My quarter-life crisis was set in the backdrop of transitioning from living abroad to moving back home. It was during this time when life unexpectedly sat me down and engaged me in year long dialogue – it asked me if what I was doing with my time was in line with who I wanted to be, it forced me to move on from romanticizing the past, pinpoint and be grounded in my values and begin my vision for the future. My uncle wisely put that instead of escaping reality by moving countries or daydreaming life away, it was about time I created and built the reality I wanted, right where I am and right now.

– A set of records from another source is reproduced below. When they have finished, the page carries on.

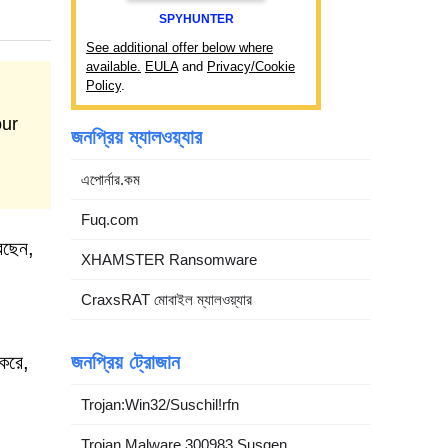
SPYHUNTER
See additional offer below where
available.
EULA
and
Privacy/Cookie
Policy
.
our
জনপ্রিয় ম্যালওয়্যার
এপোর্নার.কম
Fuq.com
েছেন,
XHAMSTER Ransomware
CraxsRAT মোবাইল ম্যালওয়্যার
করে,
জনপ্রিয় ট্রোজান
Trojan:Win32/Suschil!rfn
Trojan.Malware.300983.Susgen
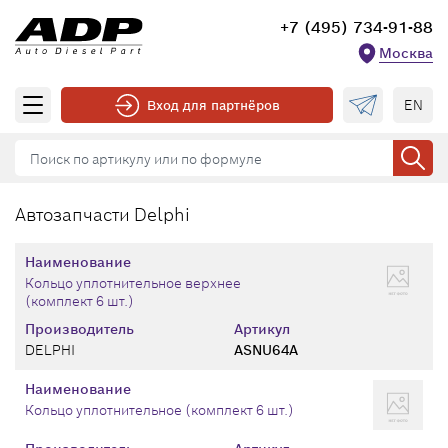
+7 (495) 734-91-88
Москва
EN
Вход для партнёров
Автозапчасти Delphi
Наименование
Кольцо уплотнительное верхнее
(комплект 6 шт.)
Производитель
Артикул
DELPHI
ASNU64A
Наименование
Кольцо уплотнительное (комплект 6 шт.)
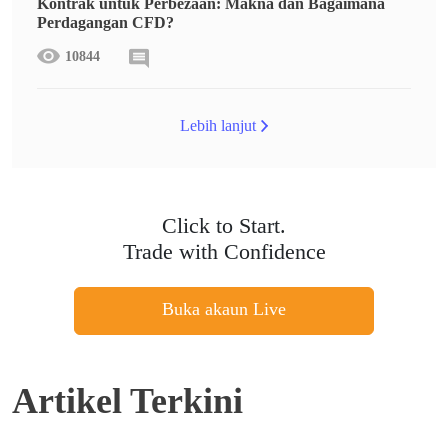
Kontrak untuk Perbezaan: Makna dan Bagaimana
Perdagangan CFD?
10844
Lebih lanjut
Click to Start.
Trade with Confidence
Buka akaun Live
Artikel Terkini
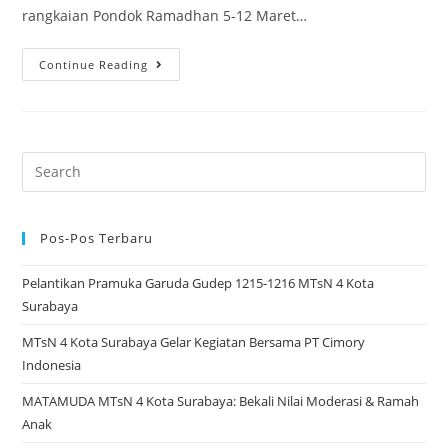
rangkaian Pondok Ramadhan 5-12 Maret…
Pondok
Continue Reading
Ramadhan
MTsN
4
Surabaya
Search
Kelas
for:
8:
Merawat
Pos-Pos Terbaru
Taqwa,
Pelantikan Pramuka Garuda Gudep 1215-1216 MTsN 4 Kota
Berbagi
Surabaya
Zakat
MTsN 4 Kota Surabaya Gelar Kegiatan Bersama PT Cimory
Indonesia
MATAMUDA MTsN 4 Kota Surabaya: Bekali Nilai Moderasi & Ramah
Anak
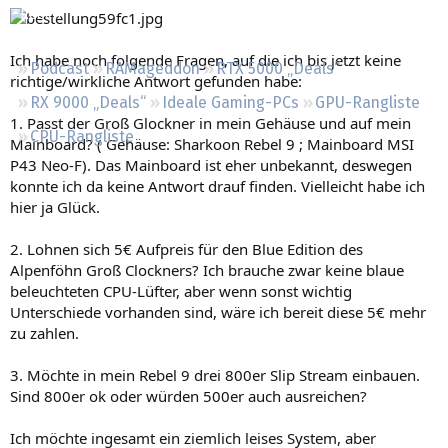
Regeln
Ich habe noch folgende Fragen, auf die ich bis jetzt keine
Podcast
RAMageddon
RTX 5000 „Deals“
richtige/wirkliche Antwort gefunden habe:
RX 9000 „Deals“
Ideale Gaming-PCs
GPU-Rangliste
1. Passt der Groß Glockner in mein Gehäuse und auf mein
CPU-Rangliste
Mainboard? ( Gehäuse: Sharkoon Rebel 9 ; Mainboard MSI
P43 Neo-F). Das Mainboard ist eher unbekannt, deswegen
konnte ich da keine Antwort drauf finden. Vielleicht habe ich
hier ja Glück.
2. Lohnen sich 5€ Aufpreis für den Blue Edition des
Alpenföhn Groß Clockners? Ich brauche zwar keine blaue
beleuchteten CPU-Lüfter, aber wenn sonst wichtig
Unterschiede vorhanden sind, wäre ich bereit diese 5€ mehr
zu zahlen.
3. Möchte in mein Rebel 9 drei 800er Slip Stream einbauen.
Sind 800er ok oder würden 500er auch ausreichen?
Ich möchte ingesamt ein ziemlich leises System, aber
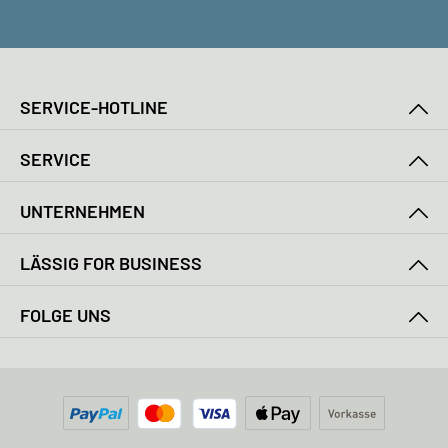
SERVICE-HOTLINE
SERVICE
UNTERNEHMEN
LÄSSIG FOR BUSINESS
FOLGE UNS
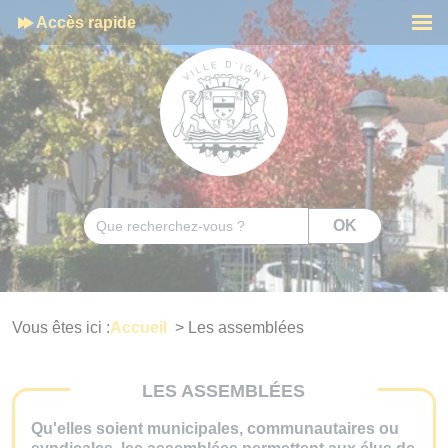
Cookies management panel
Accès rapide
Men
Rechercher
OK
Vous êtes ici :
Accueil
>
Les assemblées
LES ASSEMBLÉES
Qu'elles soient municipales, communautaires ou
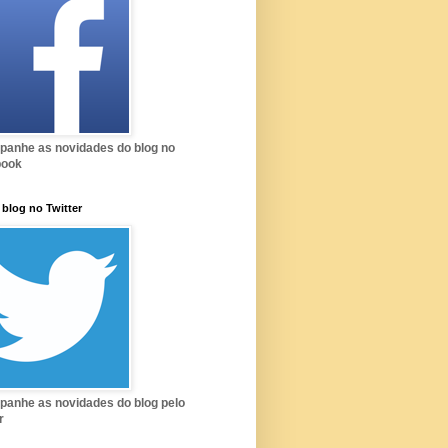
anhe as novidades do blog no
book
 blog no Twitter
anhe as novidades do blog pelo
r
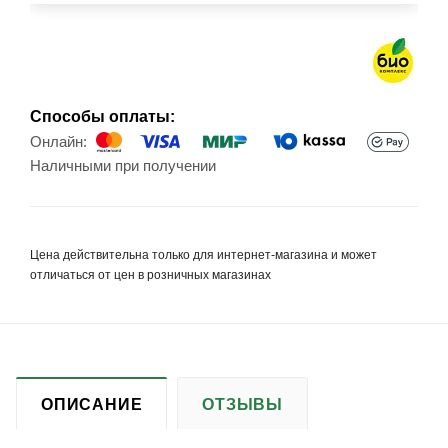
Способы оплаты:
Онлайн:
Наличными при получении
Цена действительна только для интернет-магазина и может
отличаться от цен в розничных магазинах
ОПИСАНИЕ
ОТЗЫВЫ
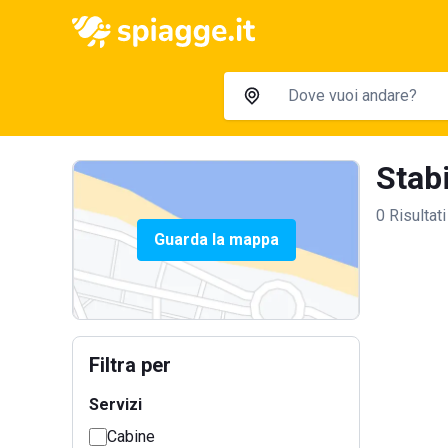
Stabi
0 Risultati
Guarda la mappa
Filtra per
Servizi
Cabine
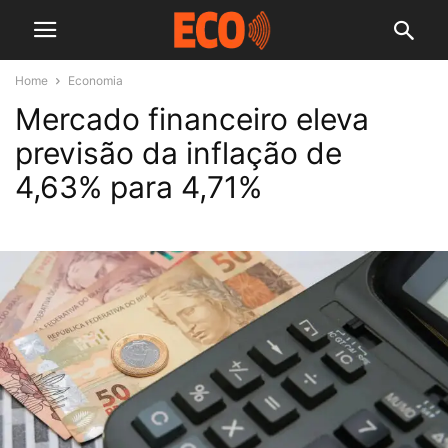
Home
Economia
Mercado financeiro eleva
previsão da inflação de
4,63% para 4,71%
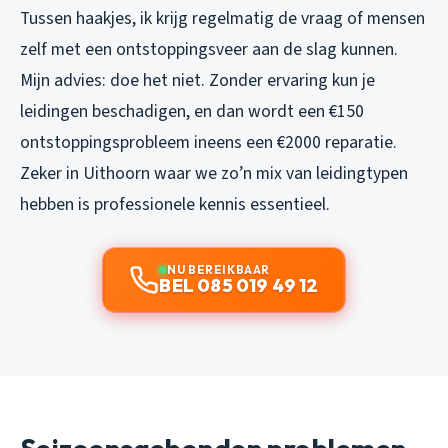
Tussen haakjes, ik krijg regelmatig de vraag of mensen
zelf met een ontstoppingsveer aan de slag kunnen.
Mijn advies: doe het niet. Zonder ervaring kun je
leidingen beschadigen, en dan wordt een €150
ontstoppingsprobleem ineens een €2000 reparatie.
Zeker in Uithoorn waar we zo’n mix van leidingtypen
hebben is professionele kennis essentieel.
NU BEREIKBAAR
BEL 085 019 49 12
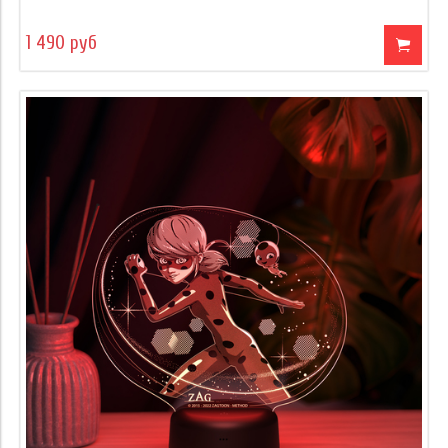
1 490 руб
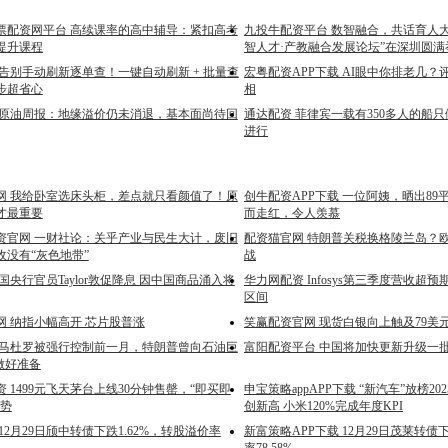
票配资网平台 高续课率的高中辅导：紧扣高考
九投牛配资平台 数智融合，共话育人大计 
提升课程
智人才·产教融合发展论坛”在深圳圆满
 告别手动刷新逐单查！一键自动刷新 + 批量查
宏粤配资APP下载 AI眼中你排老几
步超省心
相
 原油周报：地缘溢价仍未消退，基本面尚待回
通达配资 菲律宾一载有350多人的船只
进行
网 我给卧室选床头柜，差点就只看颜值了！原
创牛配资APP下载 一位阿姨，晒出8
才最重要
而走红，令人羡慕
资官网 一财社论：关乎产业与民生大计，废旧
配资猫官网 特朗普关税换格陵兰岛？欧
收没有“灰色地带”
战
国央行官员Taylor敦促降息 因中国商品涌入将
华力网配资 Infosys第三季度营收超
区间
网 纳指小幅高开 芯片股普涨
笑赢配资官网 现货白银向上触及79美元
 马杜罗被强行控制前一月，特朗普曾向石油巨
富阳配资平台 中国将加快更新升级一
做好准备
 1499元飞天茅台上线30分钟售罄，“即买即
申宝策略appAPP下载 “新汽车”放榜20
趋势
创新高 小米120%完成年度KPI
12月29日颀中转债下跌1.62%，转股溢价率
新富策略APP下载 12月29日茂莱转债下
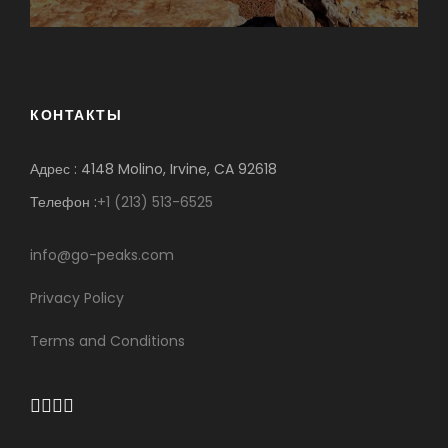
КОНТАКТЫ
Адрес : 4148 Molino, Irvine, CA 92618
Телефон :
+1 (213) 513-6525
info@go-peaks.com
Privacy Policy
Terms and Conditions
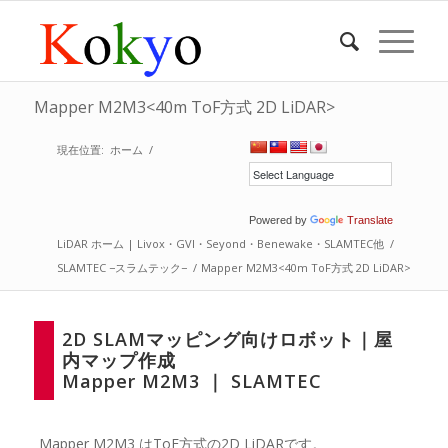
Mapper M2M3<40m ToF方式 2D LiDAR>
現在位置:
ホーム
/
Powered by
Translate
LiDAR ホーム | Livox・GVI・Seyond・Benewake・SLAMTEC他
/
SLAMTEC −スラムテック−
/
Mapper M2M3<40m ToF方式 2D LiDAR>
2D SLAMマッピング向けロボット｜屋
内マップ作成
Mapper M2M3 ｜ SLAMTEC
Mapper M2M3 はToF方式の2D LiDARです。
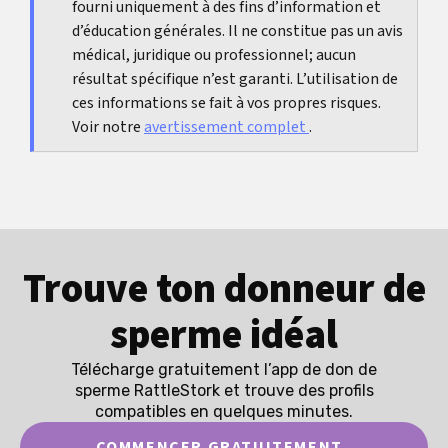
fourni uniquement à des fins d’information et
confort restent décisifs.
d’éducation générales. Il ne constitue pas un avis
médical, juridique ou professionnel; aucun
résultat spécifique n’est garanti. L’utilisation de
ces informations se fait à vos propres risques.
Voir notre
avertissement complet
.
Trouve ton donneur de
sperme idéal
Télécharge gratuitement l’app de don de
sperme RattleStork et trouve des profils
compatibles en quelques minutes.
COMMENCER GRATUITEMENT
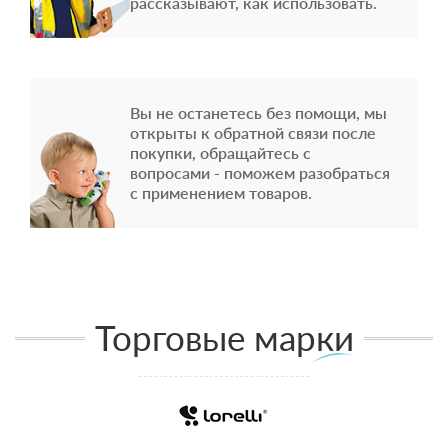
рассказывают, как использовать.
Вы не останетесь без помощи, мы
открыты к обратной связи после
покупки, обращайтесь с
вопросами - поможем разобраться
с применением товаров.
Торговые марки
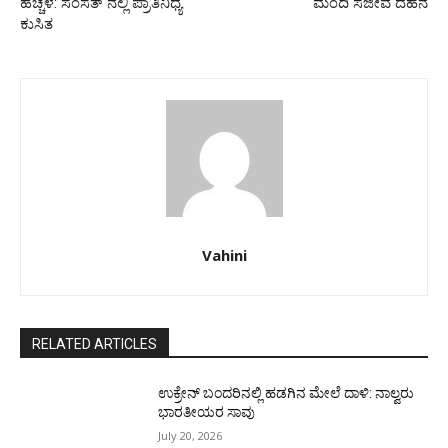
ಹೆಚ್ಚಳ: ಸಂಸತ್ ನಲ್ಲಿ ಪ್ರಾತಿನಿಧ್ಯ
ಮಂದಿ ಸಜೀವ ದಹನ
ಕುಸಿತ
Vahini
RELATED ARTICLES
ಉಕ್ರೇನ್‌ ಬಂದರಿನಲ್ಲಿ ಹಡಗಿನ ಮೇಲೆ ದಾಳಿ: ನಾಲ್ವರು
ಭಾರತೀಯರ ಸಾವು
July 20, 2026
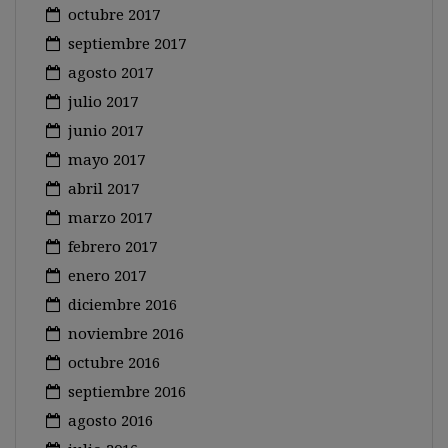
octubre 2017
septiembre 2017
agosto 2017
julio 2017
junio 2017
mayo 2017
abril 2017
marzo 2017
febrero 2017
enero 2017
diciembre 2016
noviembre 2016
octubre 2016
septiembre 2016
agosto 2016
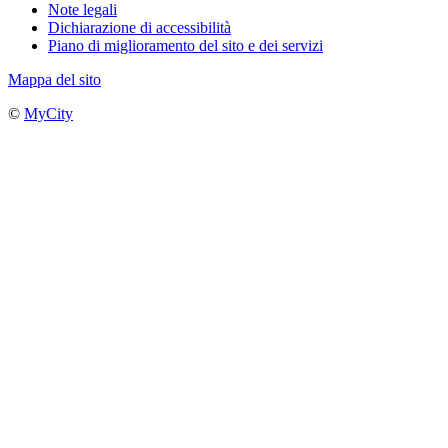
Note legali
Dichiarazione di accessibilità
Piano di miglioramento del sito e dei servizi
Mappa del sito
©
MyCity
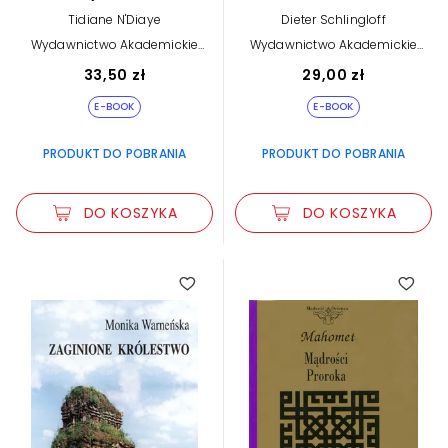
Afryce (e-book)
Tidiane N'Diaye
Dieter Schlingloff
Wydawnictwo Akademickie
Wydawnictwo Akademickie
Dialog
Dialog
33,50 zł
29,00 zł
E-BOOK
E-BOOK
PRODUKT DO POBRANIA
PRODUKT DO POBRANIA
DO KOSZYKA
DO KOSZYKA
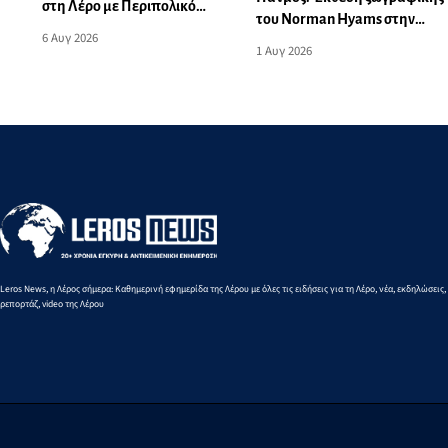
στη Λέρο με Περιπολικό
του Norman Hyams στην
σκάφος του Λιμενικού
6 Αυγ 2026
Οικία Σταύρακα
1 Αυγ 2026
Leros News, η Λέρος σήμερα: Καθημερινή εφημερίδα της Λέρου με όλες τις ειδήσεις για τη Λέρο, νέα, εκδηλώσεις,
ρεπορτάζ, video της Λέρου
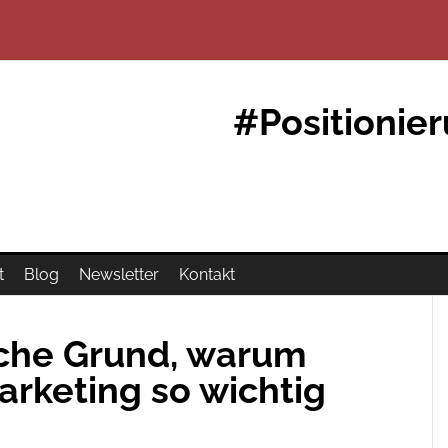
#Positionie
t
Blog
Newsletter
Kontakt
iche Grund, warum
arketing so wichtig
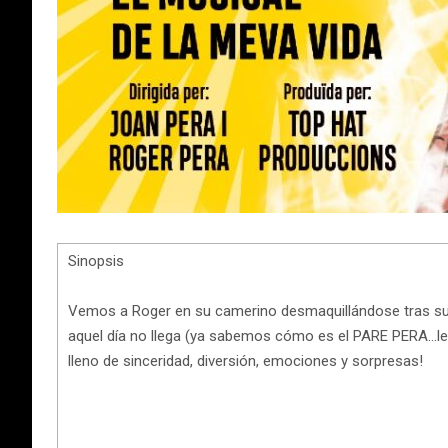
Sinopsis
Vemos a Roger en su camerino desmaquillándose tras su ú
aquel día no llega (ya sabemos cómo es el PARE PERA…le
lleno de sinceridad, diversión, emociones y sorpresas!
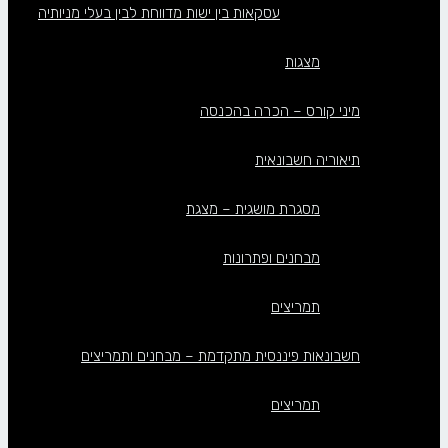
עסקאות בין ישות מדווחת לבין בעלי מניותיה
מצגות
מיני קורס – הכרה בהכנסה
תיאוריה חשבונאית
מסגרת מושגית – מצגת
מבחנים ופתרונות
תמריצים
חשבונאות פיננסית מתקדמת – מבחנים ותמריצים
תמריצים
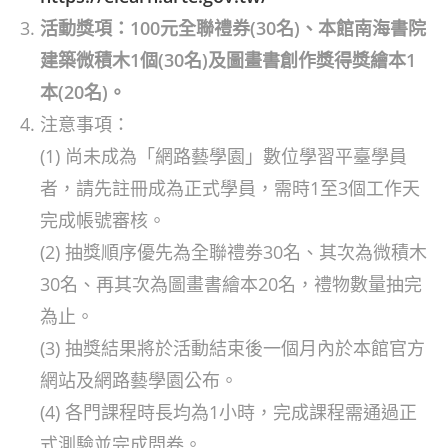
活動獎項：100元全聯禮券(30名)、本館南海書院
建築微積木1個(30名)及圖畫書創作獎得獎繪本1
本(20名)。
注意事項：
(1) 尚未成為「網路藝學園」數位學習平臺學員
者，請先註冊成為正式學員，需時1至3個工作天
完成帳號審核。
(2) 抽獎順序優先為全聯禮劵30名、其次為微積木
30名、再其次為圖畫書繪本20名，禮物數量抽完
為止。
(3) 抽獎結果將於活動結束後一個月內於本館官方
網站及網路藝學園公布。
(4) 各門課程時長均為1小時，完成課程需通過正
式測驗並完成問卷。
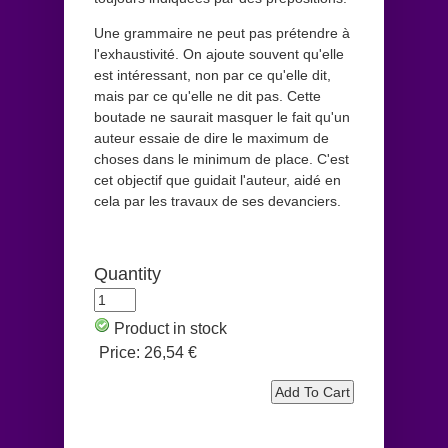
Une grammaire ne peut pas prétendre à
l'exhaustivité. On ajoute souvent qu'elle
est intéressant, non par ce qu'elle dit,
mais par ce qu'elle ne dit pas. Cette
boutade ne saurait masquer le fait qu'un
auteur essaie de dire le maximum de
choses dans le minimum de place. C'est
cet objectif que guidait l'auteur, aidé en
cela par les travaux de ses devanciers.
Quantity
Product in stock
Price:
26,54 €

I have come a long way since packing my life into two suitcases back in 2011. It is now 2014, and I am now 26. At this point, I feel more at peace with my decision to move back home. From here, at least for now, I will continue to build my skills as I plan for what is next. Nothing is certain (will anything ever be?) but the wheels of life are in motion, and I am driving towards a vision that is slowly materializing in the distance.